What is required:
Reproduce all of the data exactly. Images are not to appear in the reply.

Records for the exercise:
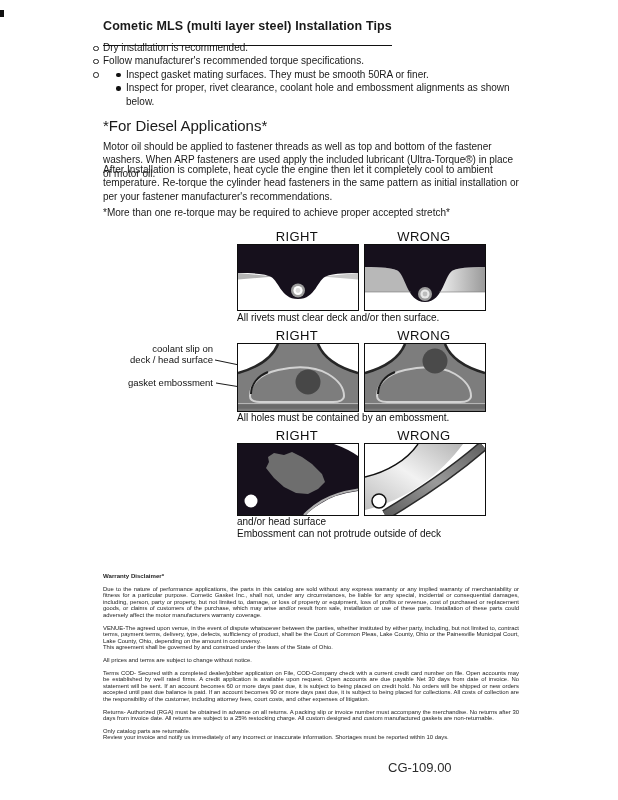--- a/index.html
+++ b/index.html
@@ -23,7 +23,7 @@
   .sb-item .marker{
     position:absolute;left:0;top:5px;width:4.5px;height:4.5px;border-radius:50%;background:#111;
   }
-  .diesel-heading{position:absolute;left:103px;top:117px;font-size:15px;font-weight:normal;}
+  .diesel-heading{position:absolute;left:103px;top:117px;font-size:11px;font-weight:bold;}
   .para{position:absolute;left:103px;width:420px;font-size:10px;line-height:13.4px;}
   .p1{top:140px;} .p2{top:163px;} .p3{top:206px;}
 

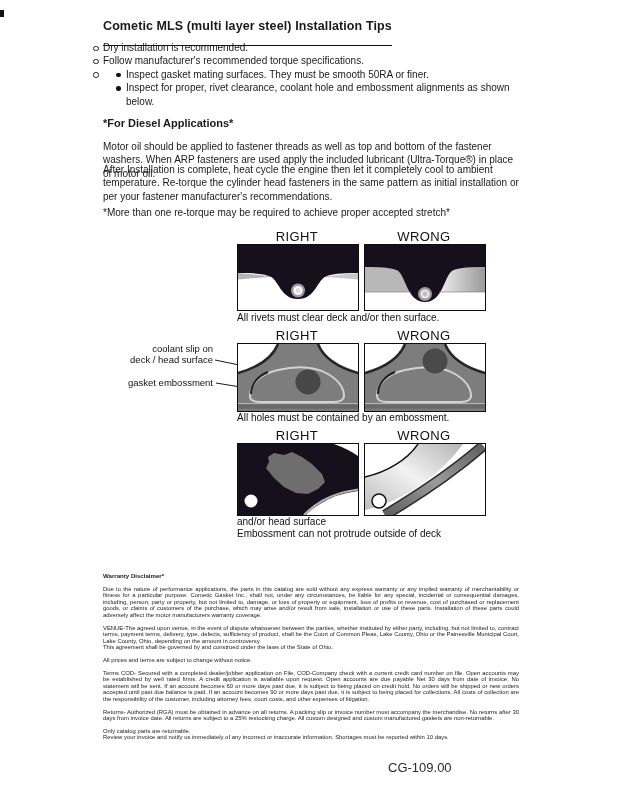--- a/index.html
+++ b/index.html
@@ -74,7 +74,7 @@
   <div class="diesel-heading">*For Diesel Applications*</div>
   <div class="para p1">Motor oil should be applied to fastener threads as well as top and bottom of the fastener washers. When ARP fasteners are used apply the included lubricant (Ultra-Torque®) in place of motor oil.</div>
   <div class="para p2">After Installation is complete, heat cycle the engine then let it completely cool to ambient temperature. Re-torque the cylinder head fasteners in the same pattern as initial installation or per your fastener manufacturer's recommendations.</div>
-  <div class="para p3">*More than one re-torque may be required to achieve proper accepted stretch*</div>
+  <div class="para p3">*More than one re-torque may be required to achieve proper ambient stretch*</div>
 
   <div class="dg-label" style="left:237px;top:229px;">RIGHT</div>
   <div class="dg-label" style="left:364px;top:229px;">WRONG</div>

Problem solution:
--- a/index.html
+++ b/index.html
@@ -23,7 +23,7 @@
   .sb-item .marker{
     position:absolute;left:0;top:5px;width:4.5px;height:4.5px;border-radius:50%;background:#111;
   }
-  .diesel-heading{position:absolute;left:103px;top:117px;font-size:15px;font-weight:normal;}
+  .diesel-heading{position:absolute;left:103px;top:117px;font-size:11px;font-weight:bold;}
   .para{position:absolute;left:103px;width:420px;font-size:10px;line-height:13.4px;}
   .p1{top:140px;} .p2{top:163px;} .p3{top:206px;}
 

--- a/index.html
+++ b/index.html
@@ -74,7 +74,7 @@
   <div class="diesel-heading">*For Diesel Applications*</div>
   <div class="para p1">Motor oil should be applied to fastener threads as well as top and bottom of the fastener washers. When ARP fasteners are used apply the included lubricant (Ultra-Torque®) in place of motor oil.</div>
   <div class="para p2">After Installation is complete, heat cycle the engine then let it completely cool to ambient temperature. Re-torque the cylinder head fasteners in the same pattern as initial installation or per your fastener manufacturer's recommendations.</div>
-  <div class="para p3">*More than one re-torque may be required to achieve proper accepted stretch*</div>
+  <div class="para p3">*More than one re-torque may be required to achieve proper ambient stretch*</div>
 
   <div class="dg-label" style="left:237px;top:229px;">RIGHT</div>
   <div class="dg-label" style="left:364px;top:229px;">WRONG</div>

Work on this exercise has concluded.